[Selected passage — start]
The British Empire Medal (BEM; formerly British Empire Medal for Meritorious Service) is a British and Commonwealth award for meritorious civil or military service worthy of recognition by the Crown. The current honour was created in 1922 to replace the original medal, which had been established in 1917 as part of the Order of the British Empire.

Award
The British Empire Medal is granted in recognition of meritorious civil or military service. Recipients are entitled to use the post-nominal letters "BEM".

Since December 1918, the honour has been divided into civil and military divisions in a similar way to the Order of the British Empire itself. While recipients are not members of the Order, the medal is affiliated to it.

Between 1993 and 2012, the British Empire Medal was not awarded to subjects of the United Kingdom, although it continued to be awarded in some Commonwealth realms during that time. The practice of awarding the Medal to British subjects was resumed in June 2012, to coincide with the Queen's Diamond Jubilee, but only in the civil division.

Since March 1941 a clasp attached to the ribbon can be bestowed to denote a further award.

A holder of the BEM subsequently appointed to membership of the Order of the British Empire is permitted to wear the insignia for both.

History

1917–1922
The Medal of the Order of the British Empire was established in June 1917, along with the Order of the British Empire of which it was a part, and could be awarded for either meritorious service or for gallantry. It was awarded to 2,014 people, 800 of whom were from foreign countries.

1922–1940
In 1922, the original medal was discontinued, and was replaced by two separate honours, both of which still formed part of the Order of the British Empire. These two honours were known as the Medal of the Order of the British Empire for Meritorious Service (usually referred to as British Empire Medal, BEM) and the Medal of the Order of the British Empire for Gallantry (usually referred to as Empire Gallantry Medal, EGM). Of these medals, the EGM was awarded for acts of bravery, until it was replaced by the George Cross in 1940. The BEM was awarded in similar circumstances as the lower classes of the Order of the British Empire, but usually to people below management or professional level. In the uniformed services, it was awarded to non-commissioned officers of the armed forces, officers below superintendent rank in the police, and personnel below divisional officer level in the fire services.

1940–1992

On 24 September 1940, the George Cross was established, and the EGM was revoked by Royal Warrant the same day. All living recipients, other than honorary recipients, and the next-of-kin of those posthumously awarded the EGM after 3 September 1939, the start of the Second World War, were to exchange their insignia for the George Cross. Recipients of the BEM were not affected by these changes.

From 1940, the war led to an increasing number of BEMs awarded to service personnel and civilians, including the merchant marine, police and civil defence, for acts of gallantry that did not reach the standard of the George Medal (GM). Such awards often had citations, while awards for meritorious service usually did not.

From 14 January 1958, awards of the BEM for acts of gallantry were formally designated the British Empire Medal for Gallantry and consisted of the BEM with a silver oak leaf emblem worn on the ribbon. The first recipients of this newly designated award were two Board of Customs officers, George Elrick Thomson and John Rees Thomas, who ventured into a burning steamship hold in an attempt to rescue a colleague. Like the GM, the BEM for Gallantry could not be awarded posthumously and was eventually replaced in 1974 with the Queen's Gallantry Medal (QGM). Again, recipients of the BEM for services other than acts of bravery were not affected by these changes.
[Selected passage — finish]
According to the passage on the British Empire Medal, which award replaced the British Empire Medal for Gallantry in 1974? The records aren't needed.
[Dataset excerpts — start]
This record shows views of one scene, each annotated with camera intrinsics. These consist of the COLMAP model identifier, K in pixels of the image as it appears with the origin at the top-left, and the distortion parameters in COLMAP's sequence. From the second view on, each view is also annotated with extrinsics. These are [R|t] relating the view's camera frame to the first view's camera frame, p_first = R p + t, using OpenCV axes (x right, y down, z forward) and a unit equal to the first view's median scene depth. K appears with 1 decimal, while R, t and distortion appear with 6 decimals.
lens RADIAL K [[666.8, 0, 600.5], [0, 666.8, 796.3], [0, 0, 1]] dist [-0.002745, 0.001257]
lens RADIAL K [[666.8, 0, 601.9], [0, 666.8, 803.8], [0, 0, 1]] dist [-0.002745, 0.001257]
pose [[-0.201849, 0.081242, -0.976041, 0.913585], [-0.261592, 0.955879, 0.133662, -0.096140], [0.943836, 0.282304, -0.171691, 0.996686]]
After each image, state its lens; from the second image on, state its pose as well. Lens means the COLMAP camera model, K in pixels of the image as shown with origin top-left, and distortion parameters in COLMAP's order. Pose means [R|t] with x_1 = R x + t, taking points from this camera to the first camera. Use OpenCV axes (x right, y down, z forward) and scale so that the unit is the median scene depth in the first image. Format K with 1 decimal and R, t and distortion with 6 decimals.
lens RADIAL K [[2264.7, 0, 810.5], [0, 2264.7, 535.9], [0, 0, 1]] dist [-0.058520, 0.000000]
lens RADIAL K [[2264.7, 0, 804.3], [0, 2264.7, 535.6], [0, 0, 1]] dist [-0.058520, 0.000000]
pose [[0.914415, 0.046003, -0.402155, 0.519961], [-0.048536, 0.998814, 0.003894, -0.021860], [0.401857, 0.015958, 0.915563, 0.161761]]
[Dataset excerpts — finish]
## Result
The Queen's Gallantry Medal (QGM).